Clothes imports from China, however, shrunk marginally in the review period to Sh2.9 billion from Sh3.1 billion.
The KNBS statistics show that Chinese imports totalled Sh150 billion in the year to June, up from Sh149 billion in the same period last year. This is equivalent to 22 per cent of Kenya’s total import bill that stood at Sh689.8 billion in the period.
The growth indicates that Kenya’s imports from Beijing are poised for a further rise this year, and is likely to exceed last year’s Sh320 billion in imports.
The bilateral trade is, however, heavily skewed in favour of the world’s second largest economy, denying Kenya the much-needed hard currency inflows. Nairobi earned less than Sh5 billion from its exports to Beijing last year.
China grew its cement sales to Kenya 10-fold in the first half of the year. Chinese contractors control the majority of Kenya’s multi-billion shilling infrastructure projects including the standard gauge railway, highways, ports and real estate.
The Asian nation sold to Kenya Sh2.2 billion worth of the construction materials in the year to June compared to Sh201.6 million in a similar period of 2015.
The Chinese cement import growth comes in a period when prices in Kenya have dropped significantly on increased imports and expansion by established and new players, creating excess supply.

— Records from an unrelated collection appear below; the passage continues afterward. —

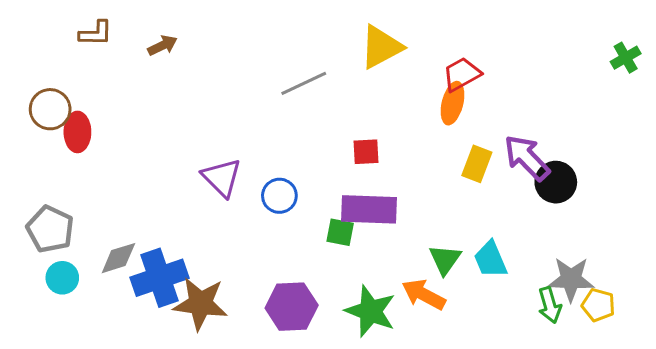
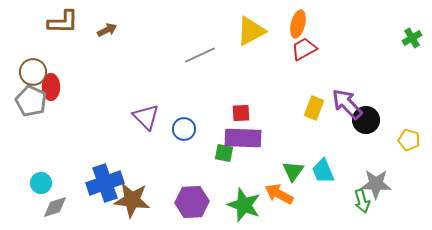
brown L-shape: (96, 33) -> (63, 22), size x1.4
orange ellipse: (453, 103) -> (298, 24), moved
red square: (366, 152) -> (241, 113), moved
gray pentagon: (50, 229) -> (31, 101), moved
gray diamond: (118, 258) -> (55, 207), moved
yellow pentagon: (598, 305) -> (409, 140), moved

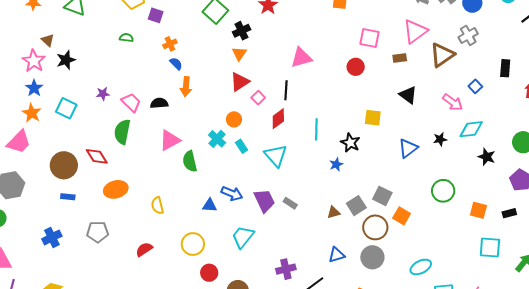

The entry of imports from Ethiopia courtesy of Nigerian businessman Aliko Dangote is further expected to drive down prices.
Local firms produced 3.2 million tonnes of cement in the year to June against a consumption of 2.9 million tonnes, leaving a surplus of 300,000 tonnes.
Fierce price wars
The average retail price of a 50-kg bag of cement has dropped to Sh670 from the peak of Sh740 in 2008 due to fierce price wars.
Asian manufacturers enjoy lower energy costs and are entitled to State subsidies, allowing them to gain market share in East Africa where cheaper products are in high demand.
The World Bank has warned that cheap Chinese imports may hurt Kenya’s bid to join the elite club of industrialised nations as projected in its Vision 2030 economic blueprint.
“Because Kenya produces and trades few intermediate goods, researchers have concluded that Chinese imports could lead to a de-industrialisation,” the World Bank said early this year.
Kenya’s fledgling manufacturing sector has stagnated at an average of 11 per cent to the gross domestic product (GDP) in the past 10 years. This has created room for imports of goods that cannot be manufactured locally, pushing up the country’s import bill, which towers above exports, and piling pressure on the shilling.
Analysts reckon that the Chinese import growth is being driven by local traders’ preference for fast-moving cheaper stock, including those that can be made here, posing competition to local companies.
There is need for a policy rethink on imports that can be produced locally to avert possible suffocation of local industries, says X N Iraki, an economics lecturer at the University of Nairobi.
China has also been pushing for adoption of Chinese language in Kenyan universities through Confucius Institute alongside Mandarin cuisines in hotels.
The KNBS data shows, however, that Kenya deeply cut its imports of Chinese vehicles and spare parts to Sh2.4 billion in the year to June compared to Sh11.9 billion in a similar period last year and Sh3.1 billion in 2013.
Chinese motorcycle imports also shrunk to Sh1.4 billion in the review period from Sh1.6 billion in the year to June of 2015 and Sh1.5 billion in 2013.